What is it about Western society, ask the authors, that makes it possible for people to express great affection for animals as sentient creatures and simultaneously turn a blind eye to the most callous behavior toward them? Animals are sold as expensive commodities, used as food and clothing, killed as vermin, and hunted for sport. But they also are treated as members of the family, used as the cause célèbre of social movements, and made the subject of art, film, and poetry. Such contradictions motivate these unique ethnographers to venture into social worlds most people know about only in passing, such as veterinary clinics where companion animals are cared for, animal shelters where dogs and cats are "mercifully" euthanized, and primate labs where monkeys are kept for animal experimentation.

Arluke and Sanders are not distanced ethnographers.
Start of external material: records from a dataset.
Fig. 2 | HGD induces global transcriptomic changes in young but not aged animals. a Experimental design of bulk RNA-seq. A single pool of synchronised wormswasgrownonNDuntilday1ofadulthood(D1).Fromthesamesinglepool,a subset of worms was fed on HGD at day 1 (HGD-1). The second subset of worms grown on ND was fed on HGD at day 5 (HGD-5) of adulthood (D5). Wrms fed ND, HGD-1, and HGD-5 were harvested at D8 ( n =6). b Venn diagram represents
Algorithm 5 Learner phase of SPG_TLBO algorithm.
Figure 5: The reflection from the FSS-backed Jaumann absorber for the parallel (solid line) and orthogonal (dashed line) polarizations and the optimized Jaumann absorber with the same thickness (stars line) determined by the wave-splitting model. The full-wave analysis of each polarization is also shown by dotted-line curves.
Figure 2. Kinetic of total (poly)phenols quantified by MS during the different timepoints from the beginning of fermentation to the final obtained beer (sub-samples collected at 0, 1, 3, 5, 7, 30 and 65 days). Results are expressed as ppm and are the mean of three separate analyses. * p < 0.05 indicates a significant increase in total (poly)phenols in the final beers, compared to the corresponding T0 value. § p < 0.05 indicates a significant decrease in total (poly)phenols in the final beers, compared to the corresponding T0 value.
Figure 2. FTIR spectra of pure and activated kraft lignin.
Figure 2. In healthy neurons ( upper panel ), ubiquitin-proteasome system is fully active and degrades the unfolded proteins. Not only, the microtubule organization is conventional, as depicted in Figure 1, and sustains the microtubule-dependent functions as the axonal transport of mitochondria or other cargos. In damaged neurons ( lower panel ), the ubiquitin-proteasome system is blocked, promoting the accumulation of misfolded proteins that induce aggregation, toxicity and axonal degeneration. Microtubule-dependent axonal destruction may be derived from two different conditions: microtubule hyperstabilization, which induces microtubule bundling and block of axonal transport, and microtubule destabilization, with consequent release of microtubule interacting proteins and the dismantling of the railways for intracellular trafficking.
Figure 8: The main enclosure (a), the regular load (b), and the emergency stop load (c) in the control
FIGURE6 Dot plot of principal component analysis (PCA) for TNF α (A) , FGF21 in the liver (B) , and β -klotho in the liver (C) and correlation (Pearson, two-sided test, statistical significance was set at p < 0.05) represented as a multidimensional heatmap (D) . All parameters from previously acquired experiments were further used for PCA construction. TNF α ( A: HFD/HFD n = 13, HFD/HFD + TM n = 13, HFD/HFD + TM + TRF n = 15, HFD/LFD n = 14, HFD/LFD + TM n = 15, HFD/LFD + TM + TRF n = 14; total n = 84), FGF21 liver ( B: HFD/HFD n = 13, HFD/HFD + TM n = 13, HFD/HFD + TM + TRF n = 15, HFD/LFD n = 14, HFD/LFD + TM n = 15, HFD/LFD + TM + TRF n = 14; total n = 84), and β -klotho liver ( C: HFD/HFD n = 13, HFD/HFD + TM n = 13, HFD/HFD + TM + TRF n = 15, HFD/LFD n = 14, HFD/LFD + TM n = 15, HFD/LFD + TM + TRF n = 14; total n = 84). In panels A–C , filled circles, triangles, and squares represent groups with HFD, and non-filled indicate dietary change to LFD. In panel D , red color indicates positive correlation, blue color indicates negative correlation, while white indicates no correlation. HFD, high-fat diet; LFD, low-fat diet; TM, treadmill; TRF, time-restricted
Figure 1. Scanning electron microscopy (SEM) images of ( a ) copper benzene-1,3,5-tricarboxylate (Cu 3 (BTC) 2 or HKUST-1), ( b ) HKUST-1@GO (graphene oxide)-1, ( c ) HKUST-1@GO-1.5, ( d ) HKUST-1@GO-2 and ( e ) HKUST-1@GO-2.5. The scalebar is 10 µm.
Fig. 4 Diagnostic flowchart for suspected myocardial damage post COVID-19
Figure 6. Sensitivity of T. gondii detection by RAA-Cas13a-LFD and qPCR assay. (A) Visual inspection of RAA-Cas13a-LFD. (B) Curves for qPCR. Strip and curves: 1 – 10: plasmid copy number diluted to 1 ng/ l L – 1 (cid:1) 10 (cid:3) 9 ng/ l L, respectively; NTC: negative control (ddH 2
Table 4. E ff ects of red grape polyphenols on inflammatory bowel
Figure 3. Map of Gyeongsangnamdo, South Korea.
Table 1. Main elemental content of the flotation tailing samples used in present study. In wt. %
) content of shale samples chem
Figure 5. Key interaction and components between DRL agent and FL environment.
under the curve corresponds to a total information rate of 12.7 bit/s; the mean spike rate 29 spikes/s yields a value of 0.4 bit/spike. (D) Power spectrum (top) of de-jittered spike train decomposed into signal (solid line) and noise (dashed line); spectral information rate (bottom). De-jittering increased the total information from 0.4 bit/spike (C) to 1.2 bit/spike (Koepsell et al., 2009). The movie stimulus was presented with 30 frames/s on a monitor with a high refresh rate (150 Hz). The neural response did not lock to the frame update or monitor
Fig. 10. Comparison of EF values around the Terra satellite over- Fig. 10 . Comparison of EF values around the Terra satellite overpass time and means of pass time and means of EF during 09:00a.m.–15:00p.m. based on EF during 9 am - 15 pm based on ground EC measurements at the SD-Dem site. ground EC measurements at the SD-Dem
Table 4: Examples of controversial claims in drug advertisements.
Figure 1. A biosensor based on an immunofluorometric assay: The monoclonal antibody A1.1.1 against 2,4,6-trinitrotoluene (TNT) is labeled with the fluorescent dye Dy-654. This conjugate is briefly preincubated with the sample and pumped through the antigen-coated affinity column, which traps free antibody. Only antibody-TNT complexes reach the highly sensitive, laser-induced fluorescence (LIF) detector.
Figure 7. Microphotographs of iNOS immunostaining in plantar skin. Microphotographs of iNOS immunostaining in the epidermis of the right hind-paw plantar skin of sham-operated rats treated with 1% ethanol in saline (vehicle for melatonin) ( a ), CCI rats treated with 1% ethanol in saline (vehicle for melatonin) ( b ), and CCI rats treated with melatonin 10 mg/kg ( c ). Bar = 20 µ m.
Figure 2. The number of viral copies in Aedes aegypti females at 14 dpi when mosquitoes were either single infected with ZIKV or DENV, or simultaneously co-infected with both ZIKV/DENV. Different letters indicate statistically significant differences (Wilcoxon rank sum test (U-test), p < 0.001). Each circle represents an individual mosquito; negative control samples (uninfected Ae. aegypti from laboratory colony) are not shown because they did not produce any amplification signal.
They worked in the clinics, shelters, and laboratories, cleaning cages, assisting in surgery, and participating in "sacrificing" animals for science or helping to provide them with an "easy death." In this book, the people who work with these animals and live through them talk to the authors about the strategies they adopt to cope with the stress of the job.

This fascinating book combines sociological analysis with ethnographic description to give us insight into the history and practice of how we as human beings construct animals, and by extrapolation, how we construct ourselves and others in relation to them.



In the series Animals, Culture, and Society, edited by Arnold Arluke and Clinton R. Sanders.